** Opening PAGE EXCERPT block **

Everyone is on social media these days. The number is quite staggering among teenagers and young adults. For most of them, their life revolves around posts that they make on social media platforms like Facebook, Instagram, Snapchat, and YouTube. Many of them engage in activities simply in order to publish their actions online through the use of photos and videos! It’s as if they are living their life as a page straight out of a social media profile. This kind of lifestyle can have a very negative effect on the psyche of these young adults and teens.
Psychologists nowadays often get harried calls from parents and guardians about their children suffering from anxiety and low self-esteem because of their involvement on social media. How does that work? These teenagers find beautiful pictures of vacations and dining-outs of their peers and classmates on social media pages. It is obvious that some of the students in a class will have well-heeled parents who can take them off to exotic vacations and to five-star hotels for dinner. When they post these pictures of an elegant lifestyle online, the not-so-well-off children feel deprived.

** Closing PAGE EXCERPT block **
** Opening RECORDS SUPPLIED block **

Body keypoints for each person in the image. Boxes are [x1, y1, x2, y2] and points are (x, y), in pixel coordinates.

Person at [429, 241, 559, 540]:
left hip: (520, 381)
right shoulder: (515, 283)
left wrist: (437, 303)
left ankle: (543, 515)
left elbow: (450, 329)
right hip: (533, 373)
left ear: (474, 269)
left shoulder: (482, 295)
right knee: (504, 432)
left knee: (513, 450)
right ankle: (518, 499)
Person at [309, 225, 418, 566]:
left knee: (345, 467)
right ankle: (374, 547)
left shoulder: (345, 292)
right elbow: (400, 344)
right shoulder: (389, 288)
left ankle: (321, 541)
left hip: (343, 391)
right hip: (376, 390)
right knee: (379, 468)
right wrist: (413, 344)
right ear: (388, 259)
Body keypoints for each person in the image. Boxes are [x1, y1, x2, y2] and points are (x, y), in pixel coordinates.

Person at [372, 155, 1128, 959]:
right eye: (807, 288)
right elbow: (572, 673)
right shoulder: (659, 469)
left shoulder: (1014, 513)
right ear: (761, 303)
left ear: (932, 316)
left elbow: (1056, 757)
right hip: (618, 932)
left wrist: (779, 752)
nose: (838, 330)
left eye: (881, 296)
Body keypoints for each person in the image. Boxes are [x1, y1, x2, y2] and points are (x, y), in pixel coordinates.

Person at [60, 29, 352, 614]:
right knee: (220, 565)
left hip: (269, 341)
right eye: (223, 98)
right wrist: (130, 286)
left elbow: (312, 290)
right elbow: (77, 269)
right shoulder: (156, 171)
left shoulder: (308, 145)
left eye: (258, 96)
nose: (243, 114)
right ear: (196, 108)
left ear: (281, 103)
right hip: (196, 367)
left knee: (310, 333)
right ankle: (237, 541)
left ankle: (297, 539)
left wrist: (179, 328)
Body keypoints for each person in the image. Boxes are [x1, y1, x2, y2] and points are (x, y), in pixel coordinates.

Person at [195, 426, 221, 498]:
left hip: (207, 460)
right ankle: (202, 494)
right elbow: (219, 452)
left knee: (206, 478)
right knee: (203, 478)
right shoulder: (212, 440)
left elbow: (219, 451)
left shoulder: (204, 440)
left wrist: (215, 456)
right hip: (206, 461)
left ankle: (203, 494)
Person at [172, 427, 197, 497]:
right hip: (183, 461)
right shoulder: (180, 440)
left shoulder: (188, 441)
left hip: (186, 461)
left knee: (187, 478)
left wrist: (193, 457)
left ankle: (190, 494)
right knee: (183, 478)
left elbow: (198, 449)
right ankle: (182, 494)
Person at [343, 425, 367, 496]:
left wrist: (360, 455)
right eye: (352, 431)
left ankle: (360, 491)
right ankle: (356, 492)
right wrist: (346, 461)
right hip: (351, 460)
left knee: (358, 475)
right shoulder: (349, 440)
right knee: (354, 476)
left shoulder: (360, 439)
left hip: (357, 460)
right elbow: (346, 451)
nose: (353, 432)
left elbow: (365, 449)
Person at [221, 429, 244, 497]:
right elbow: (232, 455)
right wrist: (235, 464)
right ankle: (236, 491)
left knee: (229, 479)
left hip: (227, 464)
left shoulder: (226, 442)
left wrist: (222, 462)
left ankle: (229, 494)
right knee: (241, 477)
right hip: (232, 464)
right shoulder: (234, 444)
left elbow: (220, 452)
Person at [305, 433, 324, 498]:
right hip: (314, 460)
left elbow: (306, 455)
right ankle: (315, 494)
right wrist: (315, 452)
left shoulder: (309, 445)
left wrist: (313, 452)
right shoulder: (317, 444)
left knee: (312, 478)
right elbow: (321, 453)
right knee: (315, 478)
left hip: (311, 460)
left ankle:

** Closing RECORDS SUPPLIED block **

Copy the part of the social media text starting at "Psychologists nowadays often" and ending at "children feel deprived.". The lines are not needed here.

* THE COMPLETED TASK *
Psychologists nowadays often get harried calls from parents and guardians about their children suffering from anxiety and low self-esteem because of their involvement on social media. How does that work? These teenagers find beautiful pictures of vacations and dining-outs of their peers and classmates on social media pages. It is obvious that some of the students in a class will have well-heeled parents who can take them off to exotic vacations and to five-star hotels for dinner. When they post these pictures of an elegant lifestyle online, the not-so-well-off children feel deprived.